** Aim of the exercise **
Please write out, word for word, the stretch from "The DEA is expected" through "the federal government." in the article on marijuana rescheduling below.

** Source document **
+++++

In April of this year, the Drug Enforcement Administration (DEA) wrote a letter to several U.S. Senators signaling its plan to decide whether marijuana should be reclassified under federal law in “the first half of 2016.” That self-inflicted deadline has come and gone. What happens to the people who are suffering in the interim for whom marijuana could yield help … and hope?
The DEA is expected to release a much-anticipated decision that could alter cannabis’ ranking in the hierarchy of controlled substances this month — a listing that touches everything from medical research to taxation. Logic says to remove barriers to examinations on medical marijuana to facilitate new studies on the plant and its derivatives.
The greatest administrative obstacles impeding scientists are the research restrictions created by the Schedule I classification of cannabis, the man-made limitation of a research supply, and oh yes, the federal government.
Will the DEA formally announce a decision about whether to remove marijuana from its Schedule I drug status? Schedule I is reserved for drugs the DEA considers having the highest potential for abuse and for which there is no currently acceptable medical use. Marijuana has been classified as a Schedule I drug for over forty years, along with other drugs such as heroin and LSD.
With marijuana now legal for medical purposes in 25 states — and for recreation in another four states and the District of Columbia — many legalization advocates say it is well past time for the drug to be rescheduled, or even descheduled (meaning off of the list of controlled substances).
Reclassification of marijuana to Schedule II — together with cocaine, which the government says has some accepted medical value (really?) — or to Schedule III would still make the drug illegal under federal law and would therefore leave business owners, consumers, researchers, and doctors in a legally uncertain state.
The Democratic and Republican National Conventions are just around the corner, so where do the frontrunners stand on the issue? With Republican presidential hopeful Donald Trump, you can never be too sure. He said in a recent interview that while he was in favor of using cannabis for medical purposes he did not have a specific policy stance on legalization. Shocker. However, Trump is an entrepreneur, and if he sees an opening for robust financial success linked to the marijuana market, he could jump on the bong bandwagon. As for Hillary Clinton, the Democratic presidential candidate said she supported moving cannabis to Schedule II but she has been less enamored of the plant’s promise than her ostensible predecessor, Barack Obama.
This much I know is true: Reorganizing pot could pave the way for pharmacies to fill marijuana prescriptions and allow others to conduct medical research. Marijuana’s current classification is increasingly at odds with scientific studies on marijuana, which suggest the drug has medical value in treating chronic pain and seizures, with a much lower addiction rate than current legal prescription painkillers. What more does the DEA want?

+++++

** Record set **

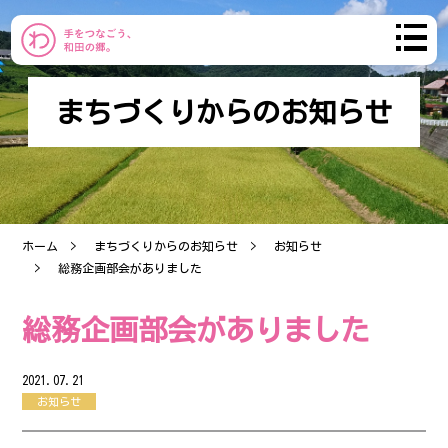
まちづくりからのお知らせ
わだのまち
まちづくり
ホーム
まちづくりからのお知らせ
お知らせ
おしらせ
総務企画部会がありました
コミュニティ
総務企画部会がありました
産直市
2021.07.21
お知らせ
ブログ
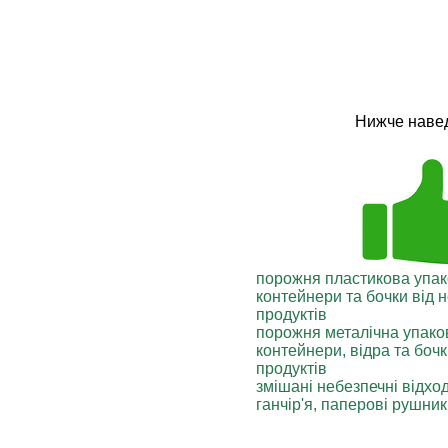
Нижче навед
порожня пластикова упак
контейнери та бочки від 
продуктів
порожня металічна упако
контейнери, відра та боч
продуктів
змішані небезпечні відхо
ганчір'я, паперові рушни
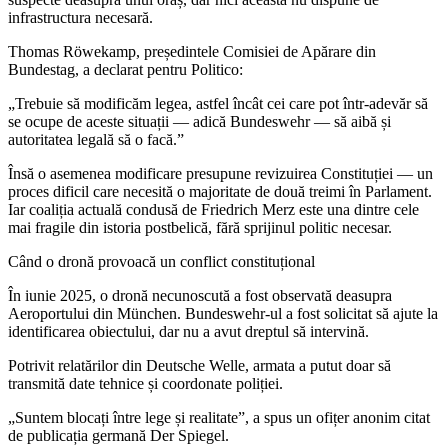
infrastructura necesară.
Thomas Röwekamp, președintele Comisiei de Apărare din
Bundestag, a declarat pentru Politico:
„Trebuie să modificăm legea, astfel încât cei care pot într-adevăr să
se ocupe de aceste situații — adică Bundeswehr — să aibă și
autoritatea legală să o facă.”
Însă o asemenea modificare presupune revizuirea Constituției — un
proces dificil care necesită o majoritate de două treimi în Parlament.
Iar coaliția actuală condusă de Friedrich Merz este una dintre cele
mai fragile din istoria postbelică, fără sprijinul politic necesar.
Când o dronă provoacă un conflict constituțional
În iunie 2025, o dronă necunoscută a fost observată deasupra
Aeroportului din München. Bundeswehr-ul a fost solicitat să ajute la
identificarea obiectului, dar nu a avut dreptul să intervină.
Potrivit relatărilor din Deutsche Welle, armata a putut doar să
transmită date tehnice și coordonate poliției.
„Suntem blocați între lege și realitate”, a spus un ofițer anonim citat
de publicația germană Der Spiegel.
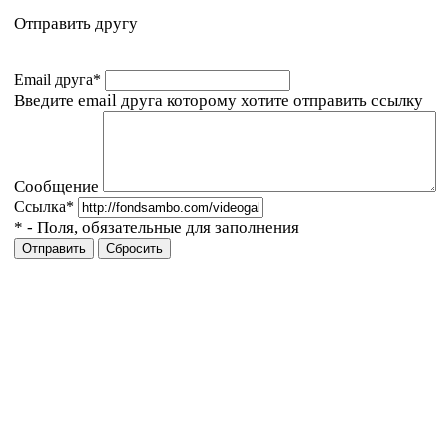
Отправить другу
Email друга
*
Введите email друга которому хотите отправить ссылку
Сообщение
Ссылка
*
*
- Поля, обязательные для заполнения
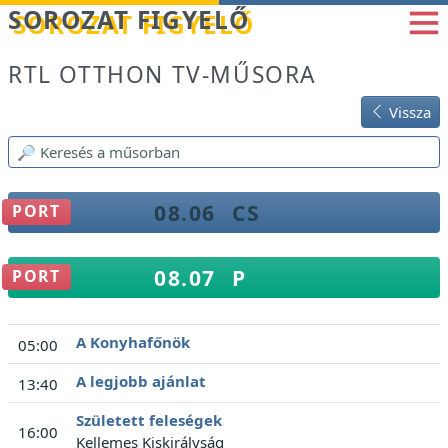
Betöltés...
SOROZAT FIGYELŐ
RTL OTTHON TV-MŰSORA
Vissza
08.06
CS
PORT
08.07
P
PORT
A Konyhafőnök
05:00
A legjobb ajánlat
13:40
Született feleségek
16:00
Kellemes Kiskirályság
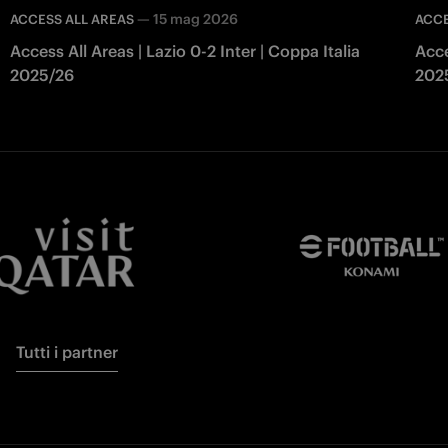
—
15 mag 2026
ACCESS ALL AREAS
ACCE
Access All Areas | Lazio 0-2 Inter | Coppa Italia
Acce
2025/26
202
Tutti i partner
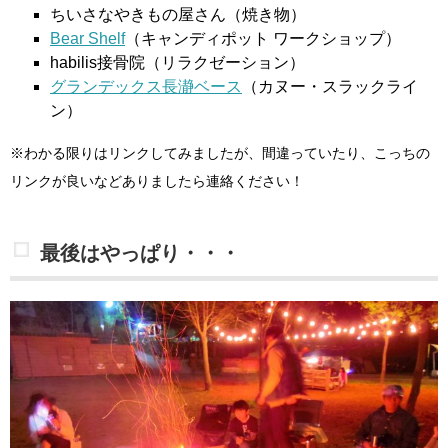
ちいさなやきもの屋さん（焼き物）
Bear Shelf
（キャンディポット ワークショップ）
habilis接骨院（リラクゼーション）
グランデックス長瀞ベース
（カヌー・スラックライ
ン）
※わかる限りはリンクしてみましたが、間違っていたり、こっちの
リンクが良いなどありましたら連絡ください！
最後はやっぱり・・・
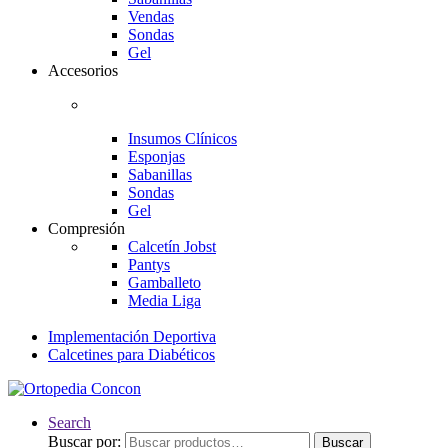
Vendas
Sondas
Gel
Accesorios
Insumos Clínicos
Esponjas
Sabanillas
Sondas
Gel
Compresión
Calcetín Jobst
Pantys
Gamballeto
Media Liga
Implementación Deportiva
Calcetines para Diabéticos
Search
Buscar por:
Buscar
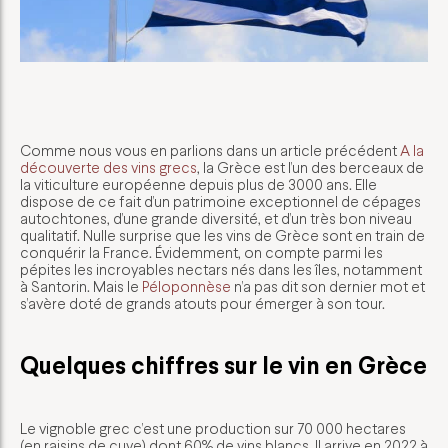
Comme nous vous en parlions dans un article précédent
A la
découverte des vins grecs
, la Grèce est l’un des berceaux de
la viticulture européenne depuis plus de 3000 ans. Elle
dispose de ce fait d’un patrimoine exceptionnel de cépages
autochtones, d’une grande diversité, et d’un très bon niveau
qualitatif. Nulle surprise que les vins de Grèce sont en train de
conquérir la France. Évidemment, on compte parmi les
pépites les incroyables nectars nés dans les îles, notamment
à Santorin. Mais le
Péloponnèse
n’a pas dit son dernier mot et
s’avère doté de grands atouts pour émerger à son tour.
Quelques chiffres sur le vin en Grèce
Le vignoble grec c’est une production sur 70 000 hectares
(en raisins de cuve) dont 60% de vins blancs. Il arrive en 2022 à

+++++

** Solution **
The DEA is expected to release a much-anticipated decision that could alter cannabis’ ranking in the hierarchy of controlled substances this month — a listing that touches everything from medical research to taxation. Logic says to remove barriers to examinations on medical marijuana to facilitate new studies on the plant and its derivatives.
The greatest administrative obstacles impeding scientists are the research restrictions created by the Schedule I classification of cannabis, the man-made limitation of a research supply, and oh yes, the federal government.